Is it possible to declare some function type func_t which returns that type, func_t?

In other words, is it possible for a function to return itself?

// func_t is declared as some sort of function pointer
func_t foo(void *arg)
{
  return &foo;
}

Or would I have to use void * and typecasting?

No, you cannot declare recursive function types in C. Except inside a structure (or an union), it's not possible to declare a recursive type in C.

Now for the void * solution, void * is only guaranteed to hold pointers to objects and not pointers to functions. Being able to convert function pointers and void * is available only as an extension.

A possible solution with structs:

struct func_wrap
{
    struct func_wrap (*func)(void);
};

struct func_wrap func_test(void)
{
    struct func_wrap self;

    self.func = func_test;
    return self;
}

Compiling with gcc -Wall gave no warnings, but I'm not sure if this is 100% portable.

You can't cast function pointers to void* (they can be different sizes), but that's not a problem since we can cast to another function pointer type and cast it back to get the original value.

typedef void (*fun2)();
typedef fun2 (*fun1)();

fun2 rec_fun()
{
    puts("Called a function");
    return (fun2)rec_fun;
}

// later in code...
fun1 fp = (fun1)((fun1)rec_fun())();
fp();

Output:

Called a function
Called a function
Called a function

In other words, is it possible for a function to return itself?

It depends on what you mean by "itself"; if you mean a pointer to itself then the answer is yes! While it is not possible for a function to return its type a function can return a pointer to itself and this pointer can then be converted to the appropriate type before calling.

The details are explained in the question comp.lang.c faq: Function that can return a pointer to a function of the same type.
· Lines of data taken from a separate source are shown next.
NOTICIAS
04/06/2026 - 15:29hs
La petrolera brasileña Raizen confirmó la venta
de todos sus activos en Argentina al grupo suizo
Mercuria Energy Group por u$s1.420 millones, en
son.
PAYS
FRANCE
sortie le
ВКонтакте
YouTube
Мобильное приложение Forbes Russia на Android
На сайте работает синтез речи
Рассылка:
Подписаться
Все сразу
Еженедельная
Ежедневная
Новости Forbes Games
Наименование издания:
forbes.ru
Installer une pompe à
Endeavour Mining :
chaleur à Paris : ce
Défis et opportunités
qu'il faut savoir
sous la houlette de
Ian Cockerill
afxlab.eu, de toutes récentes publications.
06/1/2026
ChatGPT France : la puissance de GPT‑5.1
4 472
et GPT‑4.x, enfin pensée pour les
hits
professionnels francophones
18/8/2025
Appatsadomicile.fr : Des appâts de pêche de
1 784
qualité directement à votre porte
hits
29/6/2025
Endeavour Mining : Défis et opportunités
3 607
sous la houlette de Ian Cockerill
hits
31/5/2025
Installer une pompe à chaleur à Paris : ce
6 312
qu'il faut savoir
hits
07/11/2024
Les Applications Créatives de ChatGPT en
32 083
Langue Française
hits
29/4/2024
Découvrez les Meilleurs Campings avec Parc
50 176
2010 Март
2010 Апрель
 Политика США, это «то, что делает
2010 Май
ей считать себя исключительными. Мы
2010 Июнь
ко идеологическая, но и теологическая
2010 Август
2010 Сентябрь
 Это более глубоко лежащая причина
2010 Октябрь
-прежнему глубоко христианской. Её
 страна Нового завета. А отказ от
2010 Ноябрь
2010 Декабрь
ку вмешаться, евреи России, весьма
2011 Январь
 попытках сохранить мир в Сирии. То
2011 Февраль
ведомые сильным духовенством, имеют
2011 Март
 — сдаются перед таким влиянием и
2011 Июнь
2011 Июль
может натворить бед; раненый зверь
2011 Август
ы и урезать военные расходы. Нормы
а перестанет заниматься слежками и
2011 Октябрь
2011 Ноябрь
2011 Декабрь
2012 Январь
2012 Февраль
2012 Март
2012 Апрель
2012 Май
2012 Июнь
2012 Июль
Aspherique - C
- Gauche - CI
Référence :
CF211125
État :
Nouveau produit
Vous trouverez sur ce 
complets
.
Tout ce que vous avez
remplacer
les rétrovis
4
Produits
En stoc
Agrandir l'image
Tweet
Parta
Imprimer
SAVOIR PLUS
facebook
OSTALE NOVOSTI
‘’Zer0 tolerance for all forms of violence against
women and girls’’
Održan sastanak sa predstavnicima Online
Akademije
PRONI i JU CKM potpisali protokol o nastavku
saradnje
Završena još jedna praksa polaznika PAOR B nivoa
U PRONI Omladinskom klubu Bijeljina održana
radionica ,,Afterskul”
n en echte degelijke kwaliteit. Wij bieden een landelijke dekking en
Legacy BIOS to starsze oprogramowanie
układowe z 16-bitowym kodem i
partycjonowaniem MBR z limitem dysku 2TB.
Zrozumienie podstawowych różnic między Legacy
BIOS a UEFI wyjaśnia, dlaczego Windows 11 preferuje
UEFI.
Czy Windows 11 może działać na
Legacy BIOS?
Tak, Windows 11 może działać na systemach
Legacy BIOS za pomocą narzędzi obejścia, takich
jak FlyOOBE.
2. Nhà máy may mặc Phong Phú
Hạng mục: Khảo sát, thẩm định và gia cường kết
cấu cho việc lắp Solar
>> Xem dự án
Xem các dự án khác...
Check my answer for details.

what about something like this:

typedef void* (*takesDoubleReturnsVoidPtr)(double);

void* functionB(double d)
{
    printf("here is a function %f",d);
    return NULL;
}

takesDoubleReturnsVoidPtr functionA()
{
    return functionB;
}

int main(int argc, const char * argv[])
{
    takesDoubleReturnsVoidPtr func = functionA();
    func(56.7);
    return 0;
}

Assume the function definition

T f(void)
{
  return &f;
}

f() returns a value of type T, but the type of the expression &f is "pointer to function returning T". It doesn't matter what T is, the expression &f will always be of a different, incompatible type T (*)(void). Even if T is a pointer-to-function type such as Q (*)(void), the expression &f will wind up being "pointer-to-function-returning-pointer-to-function", or Q (*(*)(void))(void).

If T is an integral type that's large enough to hold a function pointer value and conversion from T (*)(void) to T and back to T (*)(void) is meaningful on your platform, you might be able to get away with something like

T f(void)
{ 
  return (T) &f;
}

but I can think of at least a couple of situations where that won't work at all. And honestly, its utility would be extremely limited compared to using something like a lookup table.

C just wasn't designed to treat functions like any other data item, and pointers to functions aren't interchangeable with pointers to object types.

There's a way, you just try this:

typedef void *(*FuncPtr)();

void *f() { return f; }

int main() {
    FuncPtr f1 = f();
    FuncPtr f2 = f1();
    FuncPtr f3 = f2();
    return 0;
}

If you were using C++, you could create a State object type (presuming the state machine example usage) wherein you declare an operator() that returns a State object type by reference or pointer. You can then define each state as a derived class of State that returns each appropriate other derived types from its implementation of operator().